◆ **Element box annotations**
※

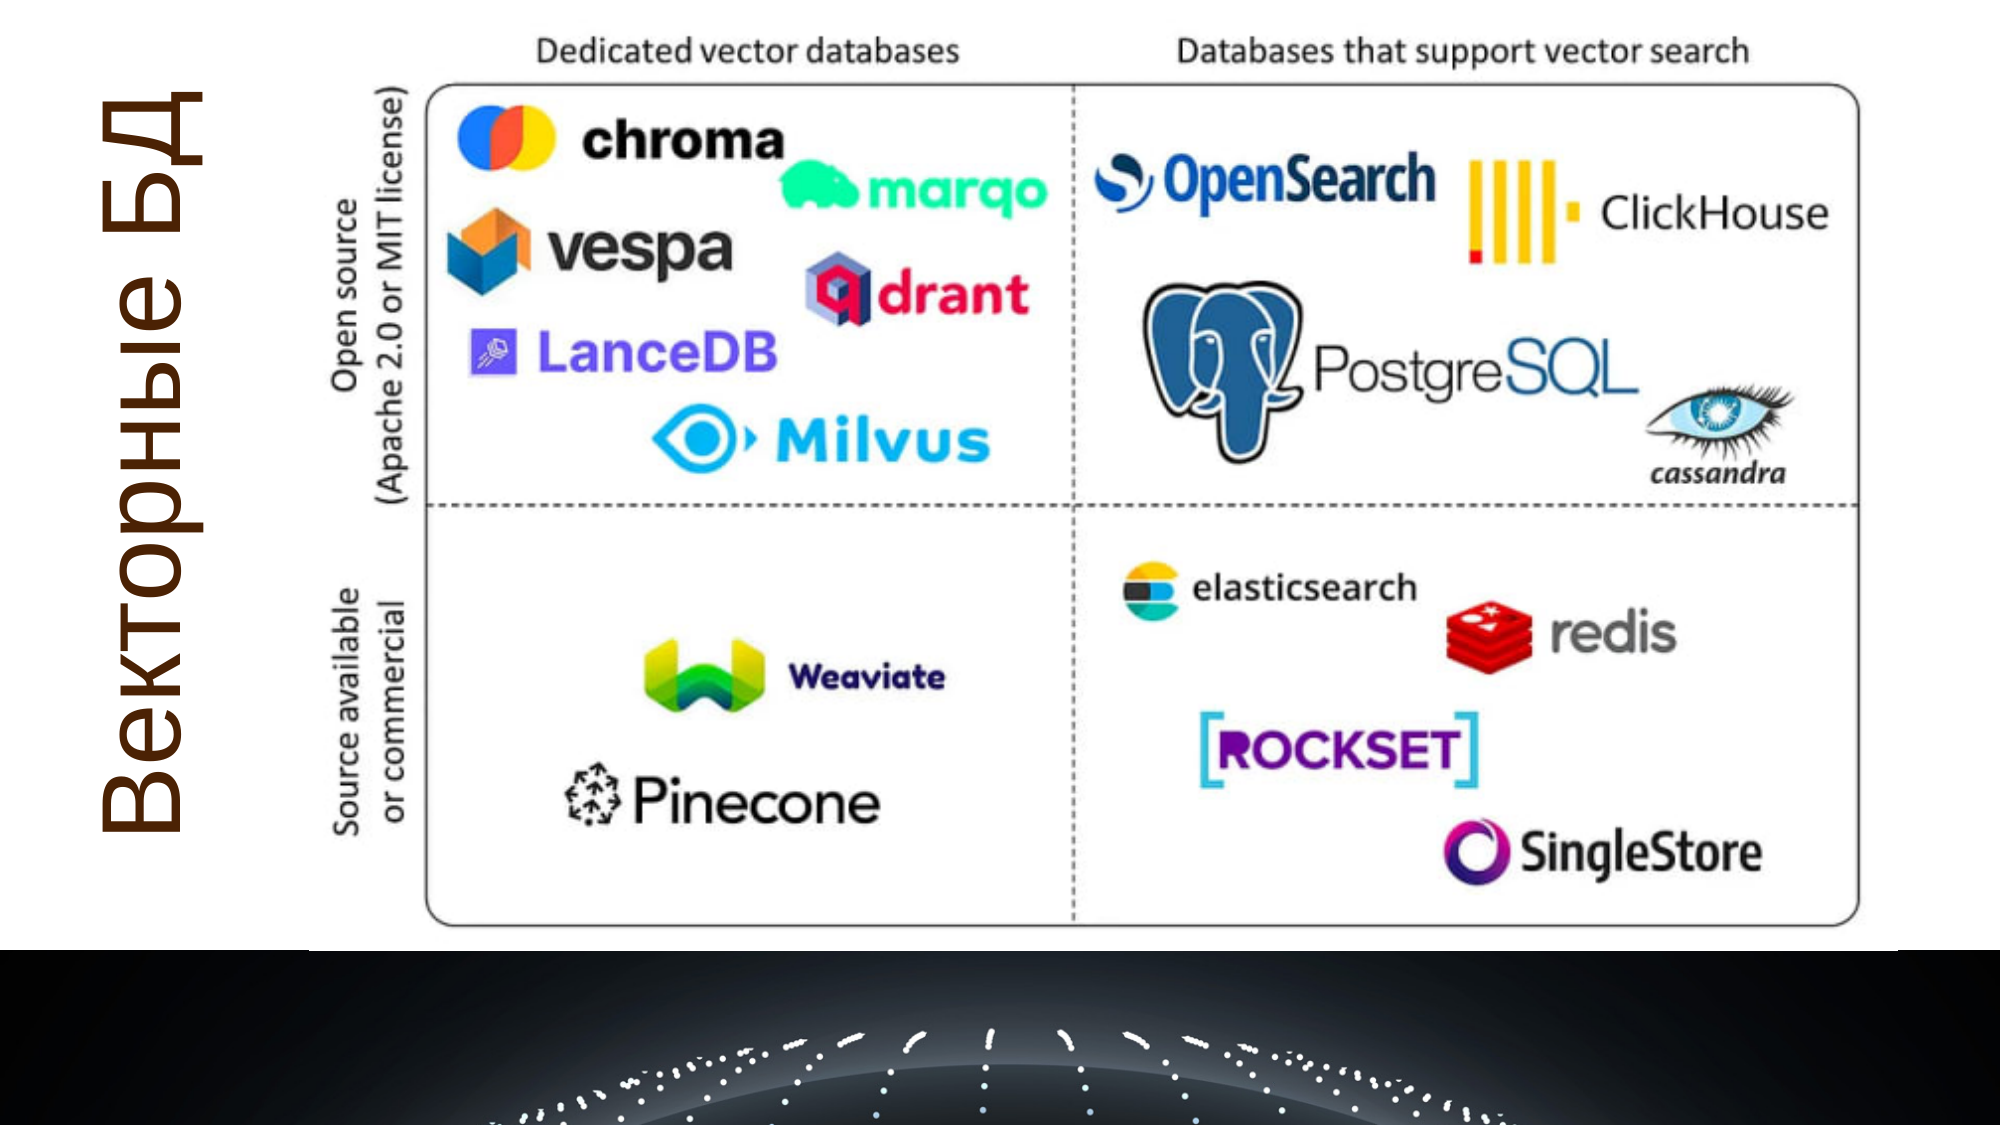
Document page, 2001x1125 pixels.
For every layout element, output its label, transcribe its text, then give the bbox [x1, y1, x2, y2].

picture [0, 5, 2000, 1125]
text_box Векторные БД [70, 59, 249, 857]
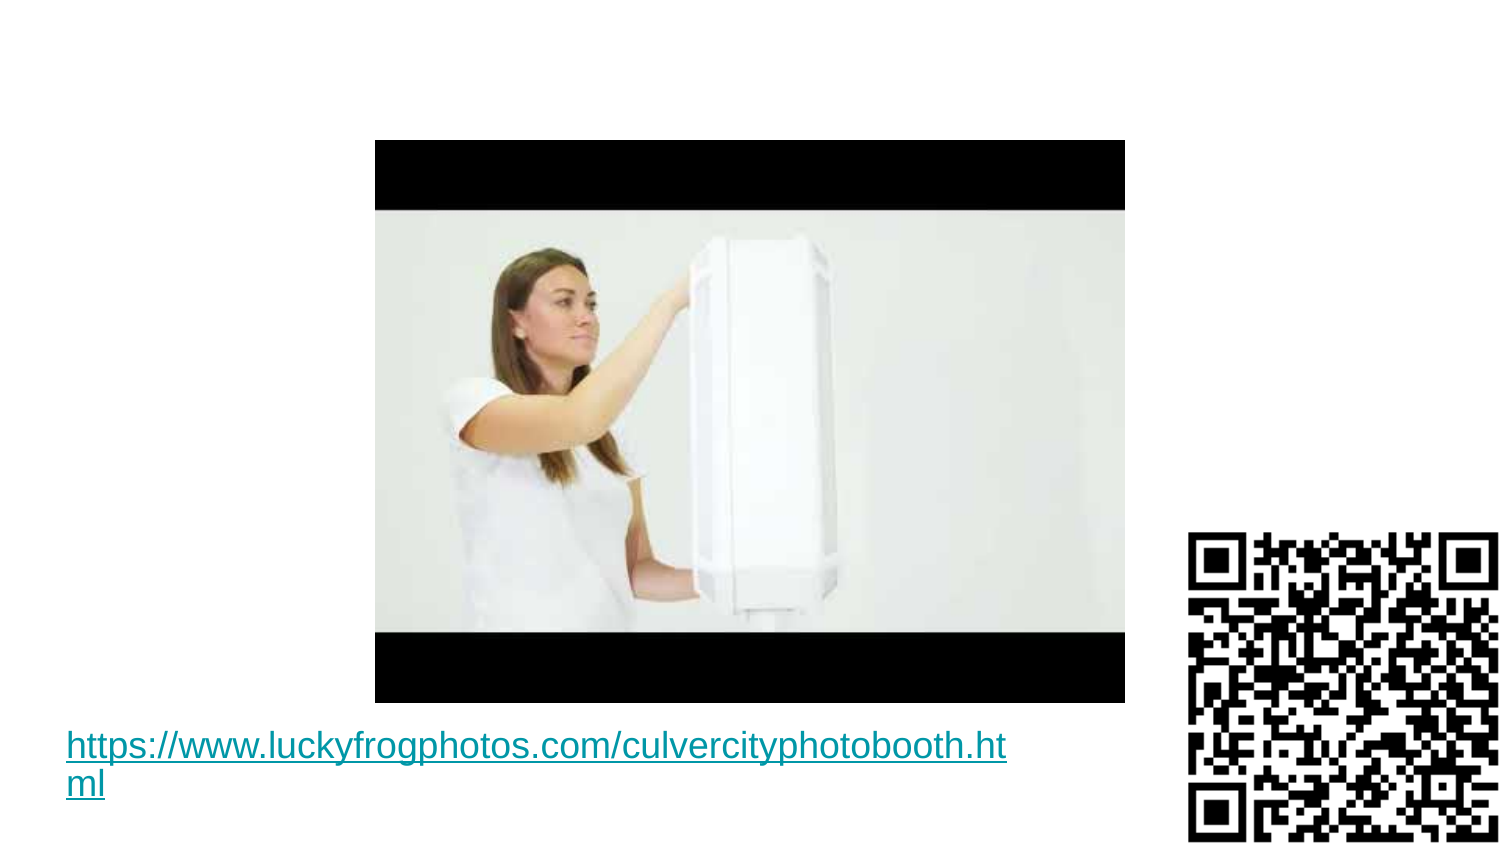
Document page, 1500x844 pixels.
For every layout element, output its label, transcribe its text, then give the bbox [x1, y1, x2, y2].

list https://www.luckyfrogphotos.com/culvercityphotobooth.html [51, 694, 1036, 794]
picture [1187, 531, 1500, 844]
picture [375, 140, 1125, 704]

※

◆ **WHAT IS REQUIRED**
Rewrite all the rows above, replacing "layout element" with "page element" and keeping everything else the same. Leave the pictures out of your answer.

◆ **RESULT OF THIS TASK**
Document page, 2001x1125 pixels.
For every page element, output its label, transcribe its text, then give the bbox [x1, y1, x2, y2].

picture [0, 5, 2000, 1125]
text_box Векторные БД [70, 59, 249, 857]
Document page, 1500x844 pixels.
For every page element, output its label, transcribe its text, then give the bbox [x1, y1, x2, y2].

list https://www.luckyfrogphotos.com/culvercityphotobooth.html [51, 694, 1036, 794]
picture [1187, 531, 1500, 844]
picture [375, 140, 1125, 704]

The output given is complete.